Reading Rudé II First Steps

ConceptI sketched out the concept for ‘Reading Rudé’ in Simplemind on my iPad. I’ll discuss the project plan in more detail in a later post, but the first thing I did was to head for the Boole and see if it looked feasible:- I guess you could call this ‘Initial Hypothesis Testing’ but I’m happy with calling it ‘having a rummage in the data’

People in my university already think I’m a bit crazy, so finding me reading 4 copies of the same text sitting on the floor in front of 944. 04 passes without much comment. Comparing student annotations across multiple copies of a text isn’t everyone’s idea of fun, but it amuses me.

What I found suggested it was worth scanning some of our copies and doing a rough run over some chapters. I knocked out a Table of Contents in a Google sheet, and starting doing a quick count of how many student annotations, mostly underlining, were in each chapter and if there appeared to be the work of more than one reader.

So what do we see from this?  Some chapters are very popular with the underliners; mainly ‘Paris on the eve of the Revolution’ and ‘The Fall of the Monarchy’. These map to some very common essay titles and exam questions on the origins or the course of the Revolution. In some copies, the five chapters describing the key interventions of the crowd into politics were underlined but in some they were ignored and in most the concluding chapters where Rudé gathers his argument were bare of any mark up.

GoogleSheet

The different editions were probably bought at different times: there is one of the old red paperback, some of the red paperback which were so heavily used that the library had to rebind them, and several of the later grey paperback edition. I gave each a rough ‘name’ which is easier for me to recall than the individual library item number; and I need to add to each the full metadata for the edition and binding state.

What does the underlining look like? Well, here are the same pages from two different copies. The first is the old ‘Red Paperback’ which didn’t require rebinding. I think this represents the making of two different students – one neatly inline and one ‘sideliner’ although it could be one student who decided to get serious on page 21.

UCCPbkRedPg21
UCCPbkRedPg21

The most obvious point to my eye here is that the underling focuses on the ‘hard data’ – names of groups, prices and wages – and ignores the sources – Hardy’s journal and the much later academic works of Rouff and Labrousse who introduce the price data. The interest is on the facts, and not the evolution of the debate.

How does this compare with the same part of the text in another copy?

UCCPbkGreypg21
UCCPbkGreypg21

Here, the summary of Rouff’s argument is underlined, as is the key figure of 50% of wages going on bread, but everything else is skipped. While the ‘Red Paperback’ reader at least sidelined the section on pg 20 about the frequency of violent outbreaks over food prices, the ‘Grey Paperback’ reader completely ignored that page (as did many other annotators). If this translates to essays, it could produce a very different reading of the role of the crowd in the years leading up to the Revolution.

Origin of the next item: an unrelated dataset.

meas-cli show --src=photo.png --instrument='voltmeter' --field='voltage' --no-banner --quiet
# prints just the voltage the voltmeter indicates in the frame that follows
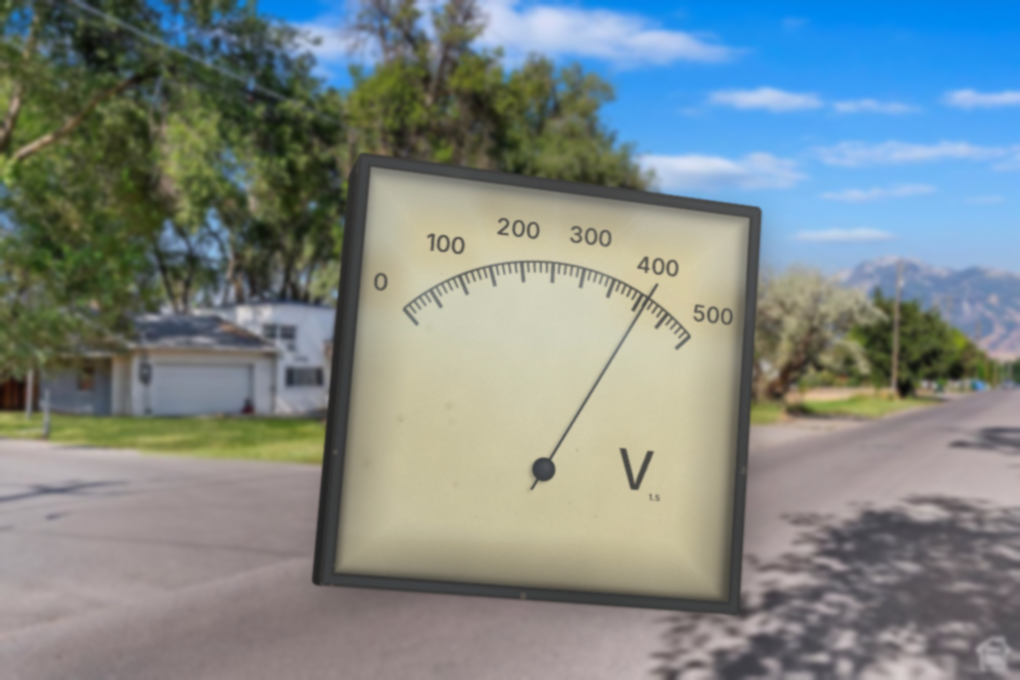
410 V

It would be really nice to have the outputs of these readings, either essays or exam answers, but even if they still existed, it would be impossible to match them to the markings on the book – but it would be possible to construct an experiment which tracked that relationship.

Meanwhile, the next problem is transferring this information from the page images to the actual text in a meaningful way. It is not too hard to take a plain text file of a particular chapter and mark up which sections have been annotated, but once you combining this for every copy of the text in one library will rapidly produce a mess of overlapping markup.

I thought I might use Omeka to put this online because it is a ‘One Click’ Install on Reclaim Hosting which we make all our students use, but I’m also thinking about the OSF framework now; or some combination of Omeka and Jupyter Notebooks.  Since we can’t dump the entire text online (copyright, fair enough), I need to commit to a chapter for the open project. In fairness, I think one chapter will be enough to make explore the issue.

However, right now what I am thinking about is the start of term; and, among other things, the early reading assignments where I’m going to require students to submit their annotated pdfs of readings in various courses as we explore how learners read scholarly texts.